## [What to work on]
Answer these questions from the Five Nights at Freddy's quiz page:
1. Through which company did Cawthon make the 8-part series "The Pilgrim's Progress"?
2. What was "Chipper and Sons" heavily criticized for?
3. In which state was the pizza place that some fans assumed Cawthon was telling them to call?

## [Provided passage]
◆ ◆ ◆ ◆ ◆
Gaming - News
Quiz: The Untold Truth of Five Nights at Freddy's
By DAVEY WILHELM
“Five Nights at Freddy's” served as a revitalizing jolt to the horror game genre, as it had a simple premise and was accessible to all ages. Scott Cawthon’s game has led to sequels, books, a movie deal, and countless YouTube reaction videos, but how much do you know about the series’ history? Select your answer and see how you stack up against other players.
Cawthon first got his start in animating through Hope Animations, making the 8-part series “The Pilgrim's Progress.” It serves as "an allegory for the pilgrimage all followers of God must take" and features some of his early animations, which led to the first seed of the idea behind “Five Nights at Freddy’s.”


Cawthon’s game “Chipper and Sons” was criticized heavily for its animation, as the smiley beaver characters were stiff and moved unnaturally, like animatronics. In Cawthon's next game, he doubled down on the jerky movements while keeping the blank-faced, dead-eyed anthropomorphic characters.
Cawthon enjoys dropping clues about the story behind his game, but some fans take his vague messaging too far. Some fans even used creative arithmetic and assumed he was telling them to call a pizza place in Virginia, which led to so many calls that he had to ask them to stop.
◆ ◆ ◆ ◆ ◆
## [Entries provided]
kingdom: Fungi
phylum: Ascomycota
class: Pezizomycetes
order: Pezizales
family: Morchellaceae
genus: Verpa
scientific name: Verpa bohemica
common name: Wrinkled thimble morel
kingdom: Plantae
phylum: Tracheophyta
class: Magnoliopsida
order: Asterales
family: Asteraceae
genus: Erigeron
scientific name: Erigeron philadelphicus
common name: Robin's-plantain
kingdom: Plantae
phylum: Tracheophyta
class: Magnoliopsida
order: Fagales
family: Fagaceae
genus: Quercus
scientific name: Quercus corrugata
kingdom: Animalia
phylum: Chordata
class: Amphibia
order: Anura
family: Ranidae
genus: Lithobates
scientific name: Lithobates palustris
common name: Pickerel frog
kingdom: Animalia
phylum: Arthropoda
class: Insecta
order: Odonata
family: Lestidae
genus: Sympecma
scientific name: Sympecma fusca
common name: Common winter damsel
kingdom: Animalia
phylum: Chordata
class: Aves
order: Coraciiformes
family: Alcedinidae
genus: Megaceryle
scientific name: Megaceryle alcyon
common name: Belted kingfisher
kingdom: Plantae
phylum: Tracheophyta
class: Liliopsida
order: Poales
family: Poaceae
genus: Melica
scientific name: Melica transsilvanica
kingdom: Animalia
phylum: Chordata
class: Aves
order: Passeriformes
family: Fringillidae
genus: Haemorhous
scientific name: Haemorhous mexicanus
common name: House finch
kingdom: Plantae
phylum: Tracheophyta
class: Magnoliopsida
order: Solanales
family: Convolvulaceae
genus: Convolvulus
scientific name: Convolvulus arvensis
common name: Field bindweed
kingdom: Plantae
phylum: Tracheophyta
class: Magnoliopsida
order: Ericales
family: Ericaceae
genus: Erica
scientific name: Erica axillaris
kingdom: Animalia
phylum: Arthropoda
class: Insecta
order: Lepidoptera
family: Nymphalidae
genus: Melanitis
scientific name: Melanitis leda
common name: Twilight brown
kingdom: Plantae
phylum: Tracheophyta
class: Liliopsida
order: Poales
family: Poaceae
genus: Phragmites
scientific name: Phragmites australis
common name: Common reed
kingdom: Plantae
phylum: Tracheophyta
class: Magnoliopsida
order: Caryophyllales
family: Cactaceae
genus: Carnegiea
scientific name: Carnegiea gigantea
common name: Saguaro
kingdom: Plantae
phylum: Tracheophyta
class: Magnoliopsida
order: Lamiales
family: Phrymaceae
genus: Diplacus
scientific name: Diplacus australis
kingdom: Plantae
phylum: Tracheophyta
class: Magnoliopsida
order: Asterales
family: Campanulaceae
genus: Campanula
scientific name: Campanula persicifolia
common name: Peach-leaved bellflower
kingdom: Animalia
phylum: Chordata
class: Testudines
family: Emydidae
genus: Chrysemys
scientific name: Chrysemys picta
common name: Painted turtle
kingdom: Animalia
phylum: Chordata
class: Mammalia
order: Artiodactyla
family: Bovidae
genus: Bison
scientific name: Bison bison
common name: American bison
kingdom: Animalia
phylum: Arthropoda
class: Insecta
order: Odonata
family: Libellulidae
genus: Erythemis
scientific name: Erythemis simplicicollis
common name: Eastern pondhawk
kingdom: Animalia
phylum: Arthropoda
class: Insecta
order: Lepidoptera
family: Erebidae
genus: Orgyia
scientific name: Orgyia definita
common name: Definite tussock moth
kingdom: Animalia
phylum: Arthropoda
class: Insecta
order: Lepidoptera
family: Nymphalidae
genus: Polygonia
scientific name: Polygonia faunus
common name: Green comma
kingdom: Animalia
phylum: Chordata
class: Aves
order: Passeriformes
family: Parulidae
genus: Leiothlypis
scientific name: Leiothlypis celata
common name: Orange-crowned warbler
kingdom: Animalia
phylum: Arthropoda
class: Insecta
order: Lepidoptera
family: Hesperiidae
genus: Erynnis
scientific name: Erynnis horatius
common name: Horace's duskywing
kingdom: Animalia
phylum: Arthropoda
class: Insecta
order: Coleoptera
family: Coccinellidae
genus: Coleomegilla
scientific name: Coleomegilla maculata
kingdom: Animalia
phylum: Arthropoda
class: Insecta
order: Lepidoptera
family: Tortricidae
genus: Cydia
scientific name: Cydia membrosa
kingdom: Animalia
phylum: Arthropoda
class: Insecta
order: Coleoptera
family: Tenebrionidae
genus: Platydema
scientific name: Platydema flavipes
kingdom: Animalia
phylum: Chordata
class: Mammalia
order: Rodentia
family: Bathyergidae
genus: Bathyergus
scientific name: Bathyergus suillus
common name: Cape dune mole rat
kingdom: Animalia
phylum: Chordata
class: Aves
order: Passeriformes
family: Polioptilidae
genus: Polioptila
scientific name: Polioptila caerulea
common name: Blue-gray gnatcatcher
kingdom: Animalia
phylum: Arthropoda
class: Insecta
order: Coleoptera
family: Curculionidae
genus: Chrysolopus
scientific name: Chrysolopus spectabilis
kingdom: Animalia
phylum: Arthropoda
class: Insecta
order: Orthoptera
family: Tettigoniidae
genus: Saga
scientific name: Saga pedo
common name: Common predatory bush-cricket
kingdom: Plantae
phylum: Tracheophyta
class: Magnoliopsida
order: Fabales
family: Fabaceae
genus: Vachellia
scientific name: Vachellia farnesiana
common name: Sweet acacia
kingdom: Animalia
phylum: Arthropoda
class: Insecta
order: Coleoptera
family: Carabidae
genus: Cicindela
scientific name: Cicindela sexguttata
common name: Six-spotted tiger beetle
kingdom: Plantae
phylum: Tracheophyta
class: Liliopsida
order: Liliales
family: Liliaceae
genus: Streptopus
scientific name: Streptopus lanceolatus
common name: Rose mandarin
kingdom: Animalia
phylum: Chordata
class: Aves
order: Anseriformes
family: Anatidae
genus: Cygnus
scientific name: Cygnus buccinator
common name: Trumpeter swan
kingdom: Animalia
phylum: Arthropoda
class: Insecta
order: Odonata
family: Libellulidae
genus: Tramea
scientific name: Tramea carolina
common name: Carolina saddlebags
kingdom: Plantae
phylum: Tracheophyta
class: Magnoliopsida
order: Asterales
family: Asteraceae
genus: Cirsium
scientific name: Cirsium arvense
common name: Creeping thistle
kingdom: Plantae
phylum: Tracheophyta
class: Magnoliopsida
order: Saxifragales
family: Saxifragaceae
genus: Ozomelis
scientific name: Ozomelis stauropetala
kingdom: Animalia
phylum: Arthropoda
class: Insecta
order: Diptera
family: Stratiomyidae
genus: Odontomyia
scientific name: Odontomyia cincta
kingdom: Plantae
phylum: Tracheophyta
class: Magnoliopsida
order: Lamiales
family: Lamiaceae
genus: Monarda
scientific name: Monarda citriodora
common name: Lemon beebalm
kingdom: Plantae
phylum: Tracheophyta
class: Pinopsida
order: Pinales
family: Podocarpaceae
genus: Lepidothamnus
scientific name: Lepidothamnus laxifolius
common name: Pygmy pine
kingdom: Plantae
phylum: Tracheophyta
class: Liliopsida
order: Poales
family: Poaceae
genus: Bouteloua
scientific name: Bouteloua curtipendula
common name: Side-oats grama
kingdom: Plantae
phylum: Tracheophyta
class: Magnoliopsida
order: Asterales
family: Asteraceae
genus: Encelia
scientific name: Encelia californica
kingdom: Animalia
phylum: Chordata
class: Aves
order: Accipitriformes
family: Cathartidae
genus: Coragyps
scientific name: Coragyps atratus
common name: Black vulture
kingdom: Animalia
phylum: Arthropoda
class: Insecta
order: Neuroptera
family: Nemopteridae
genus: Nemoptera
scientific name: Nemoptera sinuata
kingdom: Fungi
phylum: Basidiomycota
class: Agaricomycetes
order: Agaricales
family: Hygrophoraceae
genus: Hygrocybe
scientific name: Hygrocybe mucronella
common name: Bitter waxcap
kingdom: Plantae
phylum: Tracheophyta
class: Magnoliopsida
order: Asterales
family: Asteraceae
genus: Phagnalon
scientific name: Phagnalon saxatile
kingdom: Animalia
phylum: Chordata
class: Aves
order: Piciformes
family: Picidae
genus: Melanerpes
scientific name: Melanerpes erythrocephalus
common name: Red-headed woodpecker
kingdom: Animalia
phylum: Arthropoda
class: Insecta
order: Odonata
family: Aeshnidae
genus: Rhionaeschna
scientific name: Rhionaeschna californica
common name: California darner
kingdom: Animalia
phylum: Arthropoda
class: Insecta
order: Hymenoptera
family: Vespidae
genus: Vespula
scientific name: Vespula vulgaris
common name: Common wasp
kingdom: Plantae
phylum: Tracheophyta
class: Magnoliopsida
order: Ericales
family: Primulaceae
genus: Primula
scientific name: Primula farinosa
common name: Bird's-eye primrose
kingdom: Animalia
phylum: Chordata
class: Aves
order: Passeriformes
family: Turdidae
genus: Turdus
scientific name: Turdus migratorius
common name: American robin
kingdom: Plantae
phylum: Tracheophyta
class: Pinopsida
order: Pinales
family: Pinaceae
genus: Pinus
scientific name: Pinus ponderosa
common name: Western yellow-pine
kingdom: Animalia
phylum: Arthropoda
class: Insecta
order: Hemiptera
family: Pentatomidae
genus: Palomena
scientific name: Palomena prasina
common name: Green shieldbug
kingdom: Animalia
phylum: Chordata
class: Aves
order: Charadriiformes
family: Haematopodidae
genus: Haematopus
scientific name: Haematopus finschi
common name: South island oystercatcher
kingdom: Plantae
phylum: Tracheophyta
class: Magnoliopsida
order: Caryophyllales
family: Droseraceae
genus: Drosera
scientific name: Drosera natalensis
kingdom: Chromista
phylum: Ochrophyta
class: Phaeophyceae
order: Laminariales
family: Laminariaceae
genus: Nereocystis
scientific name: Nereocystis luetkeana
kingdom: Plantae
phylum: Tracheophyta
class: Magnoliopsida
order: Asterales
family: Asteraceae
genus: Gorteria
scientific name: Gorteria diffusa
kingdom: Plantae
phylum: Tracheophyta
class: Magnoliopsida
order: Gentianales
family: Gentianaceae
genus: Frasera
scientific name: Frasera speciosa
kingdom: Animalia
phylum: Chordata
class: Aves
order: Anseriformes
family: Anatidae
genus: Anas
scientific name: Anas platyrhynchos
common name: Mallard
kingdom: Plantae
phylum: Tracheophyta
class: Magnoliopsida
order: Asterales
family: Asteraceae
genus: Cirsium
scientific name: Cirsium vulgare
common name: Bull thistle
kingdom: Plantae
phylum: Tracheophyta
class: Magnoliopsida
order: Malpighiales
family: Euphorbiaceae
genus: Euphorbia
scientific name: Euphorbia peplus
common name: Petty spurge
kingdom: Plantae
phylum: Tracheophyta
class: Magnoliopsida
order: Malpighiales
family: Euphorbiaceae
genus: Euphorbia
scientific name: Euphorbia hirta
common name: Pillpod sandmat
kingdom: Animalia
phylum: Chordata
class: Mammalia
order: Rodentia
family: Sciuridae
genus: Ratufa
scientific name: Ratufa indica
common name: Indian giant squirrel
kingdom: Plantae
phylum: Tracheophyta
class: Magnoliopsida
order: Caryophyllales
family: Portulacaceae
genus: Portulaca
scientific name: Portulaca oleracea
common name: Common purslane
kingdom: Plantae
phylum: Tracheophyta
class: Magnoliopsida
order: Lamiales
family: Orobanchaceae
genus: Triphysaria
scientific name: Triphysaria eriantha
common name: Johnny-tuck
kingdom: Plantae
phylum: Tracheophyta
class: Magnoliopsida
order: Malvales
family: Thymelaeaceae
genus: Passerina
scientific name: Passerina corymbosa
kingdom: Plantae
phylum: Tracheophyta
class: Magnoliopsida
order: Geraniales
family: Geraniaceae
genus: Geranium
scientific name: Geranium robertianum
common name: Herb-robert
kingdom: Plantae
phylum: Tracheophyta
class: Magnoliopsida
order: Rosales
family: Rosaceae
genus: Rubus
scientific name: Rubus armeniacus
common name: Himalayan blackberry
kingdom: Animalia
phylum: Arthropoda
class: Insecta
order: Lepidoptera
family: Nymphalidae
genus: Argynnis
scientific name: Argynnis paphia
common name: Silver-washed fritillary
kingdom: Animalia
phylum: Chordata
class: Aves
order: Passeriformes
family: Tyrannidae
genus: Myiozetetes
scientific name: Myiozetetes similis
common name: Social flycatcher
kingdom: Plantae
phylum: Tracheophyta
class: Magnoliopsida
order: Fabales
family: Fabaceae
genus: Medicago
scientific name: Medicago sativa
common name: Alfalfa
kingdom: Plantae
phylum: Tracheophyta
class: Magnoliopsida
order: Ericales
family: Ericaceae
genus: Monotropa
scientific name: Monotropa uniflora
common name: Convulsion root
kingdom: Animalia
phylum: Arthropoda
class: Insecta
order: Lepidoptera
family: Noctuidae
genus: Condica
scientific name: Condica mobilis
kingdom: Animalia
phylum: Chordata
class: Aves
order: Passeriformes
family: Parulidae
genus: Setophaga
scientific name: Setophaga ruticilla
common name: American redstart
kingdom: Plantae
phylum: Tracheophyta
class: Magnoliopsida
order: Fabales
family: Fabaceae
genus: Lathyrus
◆ ◆ ◆ ◆ ◆
## [Task solution]
1. Hope Animations.
2. Its animation: the smiley beaver characters were stiff and moved unnaturally, like animatronics.
3. Virginia.